### Records from a dataset

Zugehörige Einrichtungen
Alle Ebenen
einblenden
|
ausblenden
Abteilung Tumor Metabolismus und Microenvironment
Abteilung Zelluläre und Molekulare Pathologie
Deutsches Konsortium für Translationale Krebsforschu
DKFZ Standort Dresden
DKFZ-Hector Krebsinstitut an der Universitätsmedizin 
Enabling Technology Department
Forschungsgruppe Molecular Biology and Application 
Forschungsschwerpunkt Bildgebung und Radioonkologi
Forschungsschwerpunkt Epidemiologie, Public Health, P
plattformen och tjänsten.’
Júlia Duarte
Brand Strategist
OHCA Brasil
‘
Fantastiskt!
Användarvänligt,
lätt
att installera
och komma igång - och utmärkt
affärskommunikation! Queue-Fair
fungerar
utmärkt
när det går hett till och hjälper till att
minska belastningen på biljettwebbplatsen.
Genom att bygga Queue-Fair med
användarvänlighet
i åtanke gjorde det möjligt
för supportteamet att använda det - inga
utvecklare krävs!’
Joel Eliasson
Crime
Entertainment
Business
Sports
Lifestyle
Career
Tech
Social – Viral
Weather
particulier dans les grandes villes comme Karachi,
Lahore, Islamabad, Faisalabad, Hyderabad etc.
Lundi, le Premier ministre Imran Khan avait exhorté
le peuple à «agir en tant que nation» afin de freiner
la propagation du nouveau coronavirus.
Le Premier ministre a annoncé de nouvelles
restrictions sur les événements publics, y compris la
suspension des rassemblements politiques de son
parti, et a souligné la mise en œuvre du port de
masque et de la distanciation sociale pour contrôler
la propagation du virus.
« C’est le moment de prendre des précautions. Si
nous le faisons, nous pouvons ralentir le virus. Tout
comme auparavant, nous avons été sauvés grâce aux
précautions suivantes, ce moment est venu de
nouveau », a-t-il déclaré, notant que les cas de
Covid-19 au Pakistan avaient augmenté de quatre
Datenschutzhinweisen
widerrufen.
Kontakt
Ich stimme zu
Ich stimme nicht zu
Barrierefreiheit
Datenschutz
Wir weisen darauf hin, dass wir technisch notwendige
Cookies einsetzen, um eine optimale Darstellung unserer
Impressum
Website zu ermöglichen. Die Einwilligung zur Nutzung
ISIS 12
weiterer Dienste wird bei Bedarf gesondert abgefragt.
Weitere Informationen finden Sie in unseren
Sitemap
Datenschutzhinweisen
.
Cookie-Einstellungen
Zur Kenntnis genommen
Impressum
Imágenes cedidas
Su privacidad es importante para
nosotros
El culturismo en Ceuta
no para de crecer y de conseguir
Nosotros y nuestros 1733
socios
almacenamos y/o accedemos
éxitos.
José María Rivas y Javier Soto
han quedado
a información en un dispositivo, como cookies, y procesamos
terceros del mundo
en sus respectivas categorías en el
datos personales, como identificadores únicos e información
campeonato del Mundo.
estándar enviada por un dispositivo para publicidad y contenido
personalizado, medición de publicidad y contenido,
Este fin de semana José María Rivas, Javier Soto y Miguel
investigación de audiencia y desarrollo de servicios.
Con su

### WORK TASK
Using the entries above, return exactly the lines from the line with "Deutsches Konsortium für" to the line with "suspension des rassemblements", counting both of those lines.

### RESPONSE
Deutsches Konsortium für Translationale Krebsforschu
DKFZ Standort Dresden
DKFZ-Hector Krebsinstitut an der Universitätsmedizin 
Enabling Technology Department
Forschungsgruppe Molecular Biology and Application 
Forschungsschwerpunkt Bildgebung und Radioonkologi
Forschungsschwerpunkt Epidemiologie, Public Health, P
plattformen och tjänsten.’
Júlia Duarte
Brand Strategist
OHCA Brasil
‘
Fantastiskt!
Användarvänligt,
lätt
att installera
och komma igång - och utmärkt
affärskommunikation! Queue-Fair
fungerar
utmärkt
när det går hett till och hjälper till att
minska belastningen på biljettwebbplatsen.
Genom att bygga Queue-Fair med
användarvänlighet
i åtanke gjorde det möjligt
för supportteamet att använda det - inga
utvecklare krävs!’
Joel Eliasson
Crime
Entertainment
Business
Sports
Lifestyle
Career
Tech
Social – Viral
Weather
particulier dans les grandes villes comme Karachi,
Lahore, Islamabad, Faisalabad, Hyderabad etc.
Lundi, le Premier ministre Imran Khan avait exhorté
le peuple à «agir en tant que nation» afin de freiner
la propagation du nouveau coronavirus.
Le Premier ministre a annoncé de nouvelles
restrictions sur les événements publics, y compris la
suspension des rassemblements politiques de son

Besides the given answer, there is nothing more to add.